▶ [Supplied material]
□ □ □

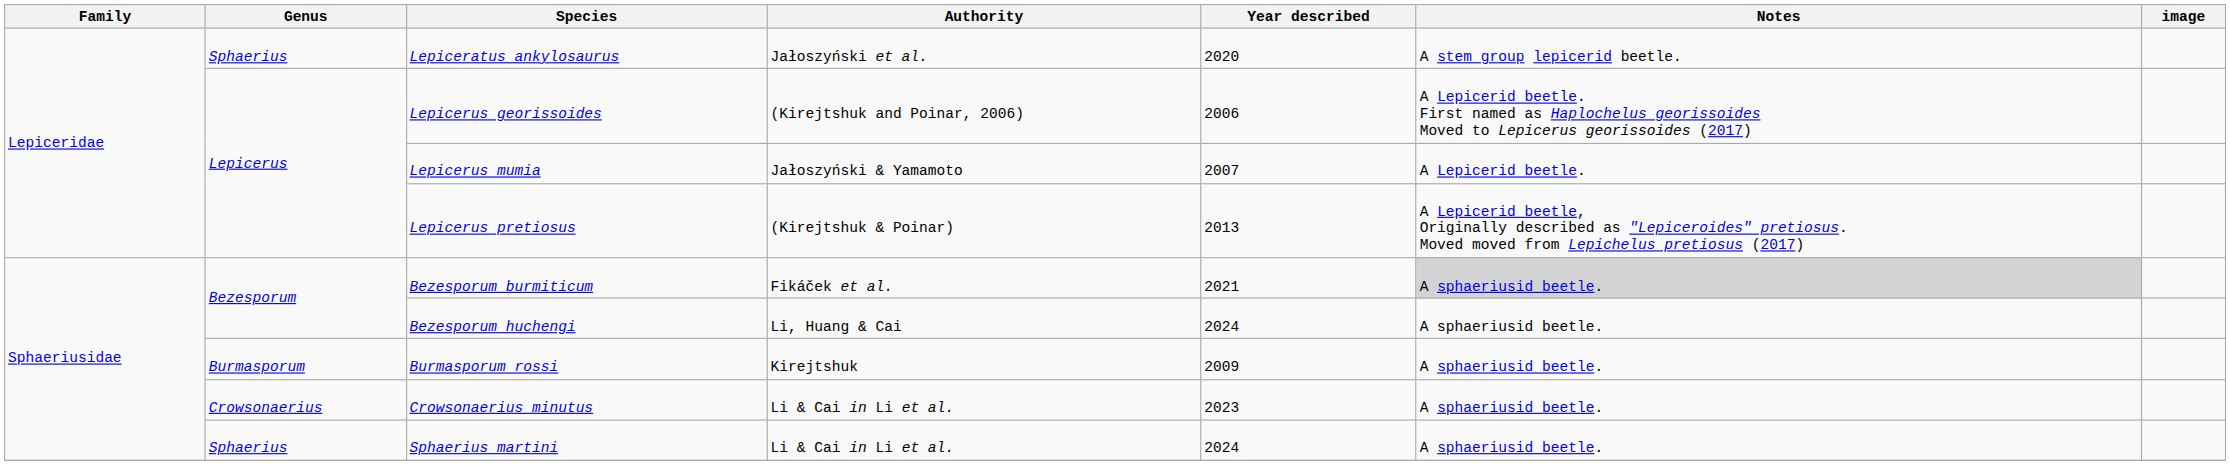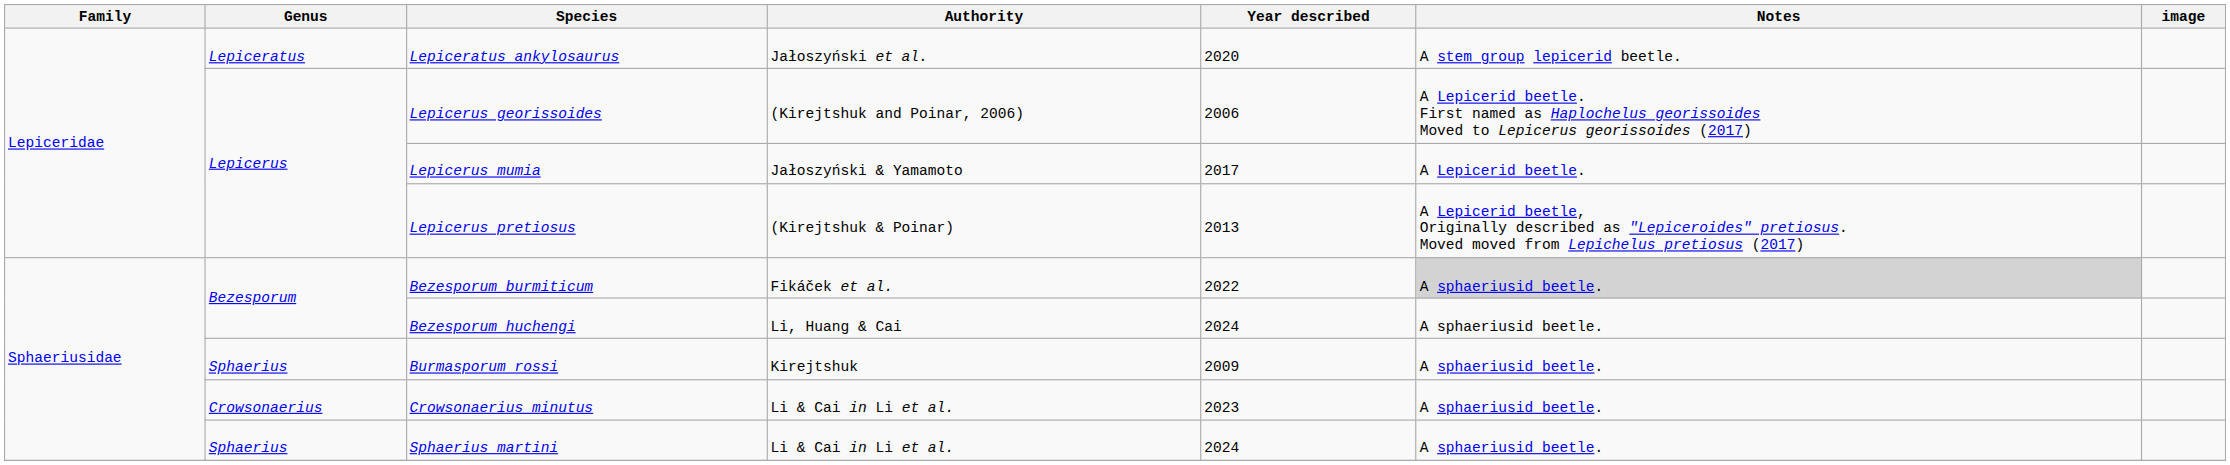Lepiceratus ankylosaurus | Genus: Sphaerius -> Lepiceratus
Lepicerus mumia | Year described: 2007 -> 2017
Bezesporum burmiticum | Year described: 2021 -> 2022
Burmasporum rossi | Genus: Burmasporum -> Sphaerius
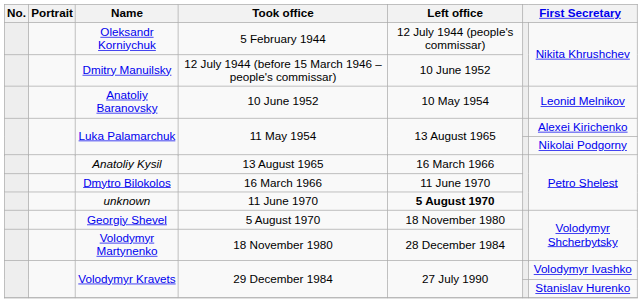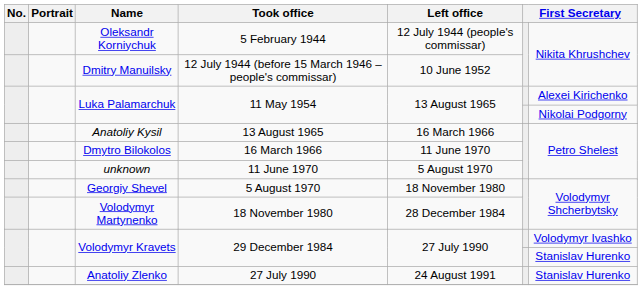- row: Anatoliy Baranovsky | 10 June 1952 | 10 May 1954 | Leonid Melnikov
unknown | Left office: bold -> normal
+ row: Anatoliy Zlenko | 27 July 1990 | 24 August 1991 | Stanislav Hurenko
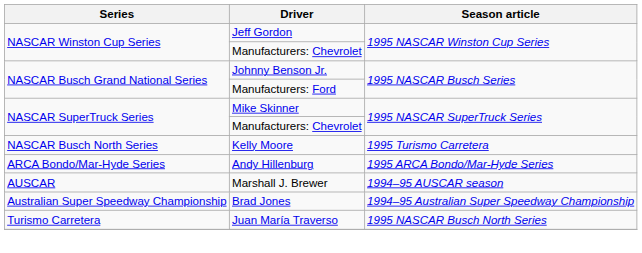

□ □ □

▶ [Request]
Copy every line of text from the entries above, character for character, and leave out the pictures.

▶ [Solution]
Lepiceratus ankylosaurus | Genus: Sphaerius -> Lepiceratus
Lepicerus mumia | Year described: 2007 -> 2017
Bezesporum burmiticum | Year described: 2021 -> 2022
Burmasporum rossi | Genus: Burmasporum -> Sphaerius
- row: Anatoliy Baranovsky | 10 June 1952 | 10 May 1954 | Leonid Melnikov
unknown | Left office: bold -> normal
+ row: Anatoliy Zlenko | 27 July 1990 | 24 August 1991 | Stanislav Hurenko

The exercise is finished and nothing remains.